En prononçant ces paroles, Joël jeta un regard sur les visages qui se trouvaient devant lui afin d’y lire l’effet qu’elles pouvaient avoir produit. Il était évident qu’elles n’avaient pas été perdues.

Le capitaine, cependant, parut calme, et il y avait un air d’incrédulité dans le sourire qui passa sur ses lèvres.

— Alors vous venez ici pour nous faire connaître leurs intentions, dit-il tranquillement.

— Oui, Monsieur ; et c’est pour moi une mauvaise commission.

— Y a-t-il donc quelque personnage important qui se dise chargé de remplir un si haut devoir ?

— Il y a parmi eux un ou deux blancs qui prétendent être autorisés à agir au nom du peuple.

À chaque allusion faite au peuple, Joël regardait ses partisans.
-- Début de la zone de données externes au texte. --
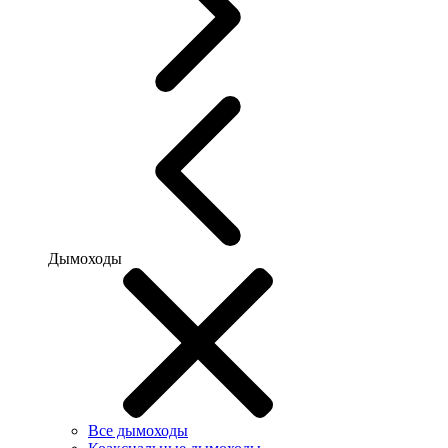
Дымоходы
Все дымоходы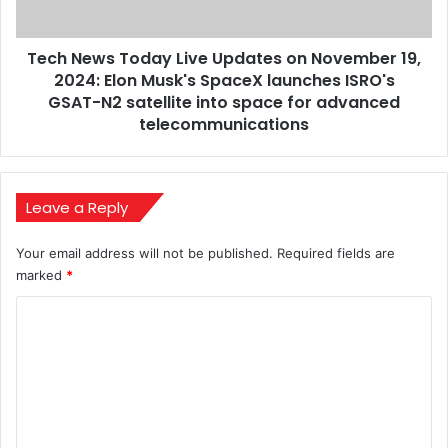
19,
2024:
Tech News Today Live Updates on November 19,
Elon
Musk's
2024: Elon Musk's SpaceX launches ISRO's
SpaceX
GSAT-N2 satellite into space for advanced
launches
telecommunications
ISRO's
GSAT-
N2
satellite
Leave a Reply
into
space
Your email address will not be published.
Required fields are
for
marked
*
advanced
telecommunications
C
o
m
m
e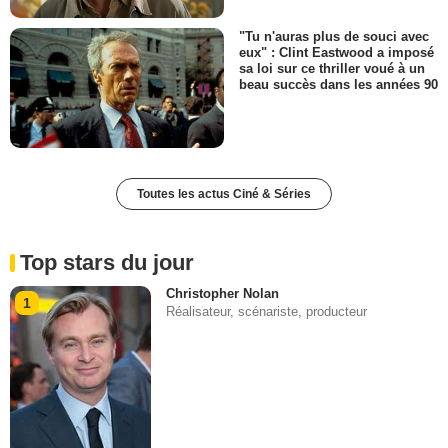
"Tu n'auras plus de souci avec
eux" : Clint Eastwood a imposé
sa loi sur ce thriller voué à un
beau succès dans les années 90
Toutes les actus Ciné & Séries
Top stars du jour
Christopher Nolan
1
Réalisateur, scénariste, producteur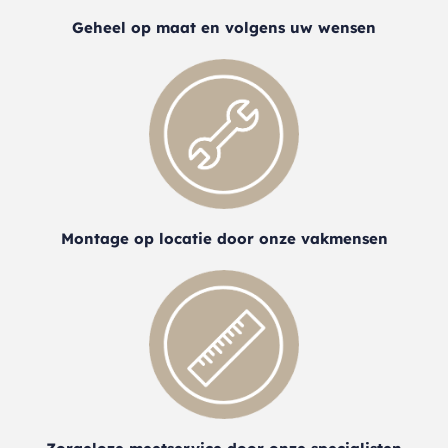
Geheel op maat en volgens uw wensen
Montage op locatie door onze vakmensen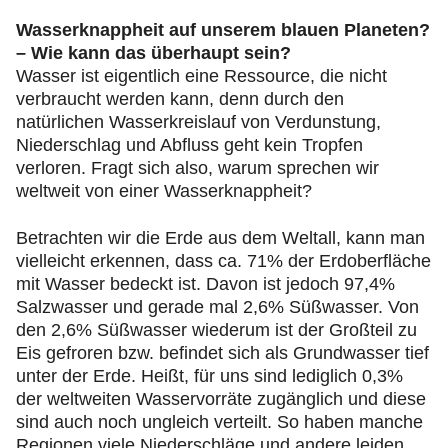
Wasserknappheit auf unserem blauen Planeten?
– Wie kann das überhaupt sein?
Wasser ist eigentlich eine Ressource, die nicht
verbraucht werden kann, denn durch den
natürlichen Wasserkreislauf von Verdunstung,
Niederschlag und Abfluss geht kein Tropfen
verloren. Fragt sich also, warum sprechen wir
weltweit von einer Wasserknappheit?
Betrachten wir die Erde aus dem Weltall, kann man
vielleicht erkennen, dass ca. 71% der Erdoberfläche
mit Wasser bedeckt ist. Davon ist jedoch 97,4%
Salzwasser und gerade mal 2,6% Süßwasser. Von
den 2,6% Süßwasser wiederum ist der Großteil zu
Eis gefroren bzw. befindet sich als Grundwasser tief
unter der Erde. Heißt, für uns sind lediglich 0,3%
der weltweiten Wasservorräte zugänglich und diese
sind auch noch ungleich verteilt. So haben manche
Regionen viele Niederschläge und andere leiden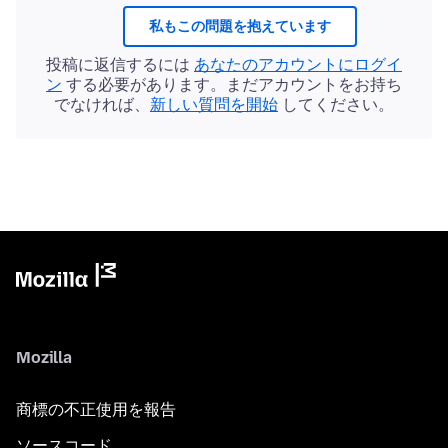
私もこの問題を抱えています
投稿に返信するには
あなたのアカウントにログイ
ン
する必要があります。まだアカウントをお持ち
でなければ、
新しい質問を開始
してください。
Mozilla
商標の不正使用を報告
ソースコード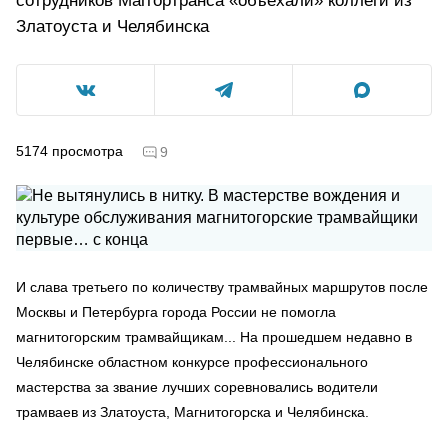
сотрудников Маггортранса «объехали» коллеги из
Златоуста и Челябинска
5174
просмотра
9
И слава третьего по количеству трамвайных маршрутов после
Москвы и Петербурга города России не помогла
магнитогорским трамвайщикам... На прошедшем недавно в
Челябинске областном конкурсе профессионального
мастерства за звание лучших соревновались водители
трамваев из Златоуста, Магнитогорска и Челябинска.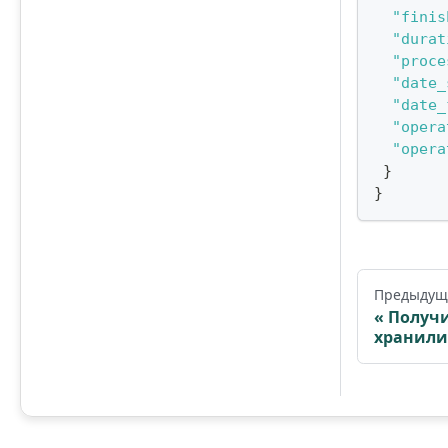
"finis
"durat
"proce
"date_
"date_
"opera
"opera
}
}
Предыдущ
Получ
хранил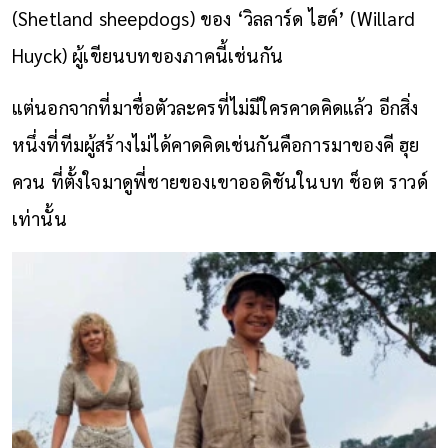
(Shetland sheepdogs) ของ ‘วิลลาร์ด ไฮค์’ (Willard
Huyck) ผู้เขียนบทของภาคนี้เช่นกัน
แต่นอกจากที่มาชื่อตัวละครที่ไม่มีใครคาดคิดแล้ว อีกสิ่ง
หนึ่งที่ทีมผู้สร้างไม่ได้คาดคิดเช่นกันคือการมาของคี ฮุย
ควน ที่ตั้งใจมาดูพี่ชายของเขาออดิชันในบท ช็อต ราวด์
เท่านั้น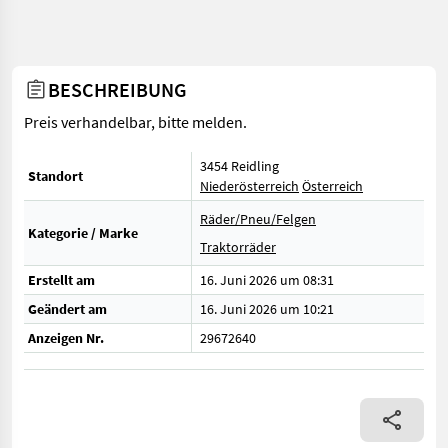
BESCHREIBUNG
Preis verhandelbar, bitte melden.
3454 Reidling
Standort
Niederösterreich
Österreich
Räder/Pneu/Felgen
Kategorie / Marke
Traktorräder
Erstellt am
16. Juni 2026 um 08:31
Geändert am
16. Juni 2026 um 10:21
Anzeigen Nr.
29672640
Il s’aventura même cette fois à envoyer un regard d’intelligence au meunier.

— S’ils sont autorisés, pourquoi se tiennent-ils si loin ? Je ne me suis jamais opposé aux lois, pour que ceux qui agissent en leur nom puissent craindre de ma part une résistance.

— C’est qu’il y a deux lois en opposition, par ce temps : la loi du roi, et la loi du peuple. Si les Indiens viennent en vertu de la loi du peuple, ils peuvent penser que le capitaine est pour la loi du roi.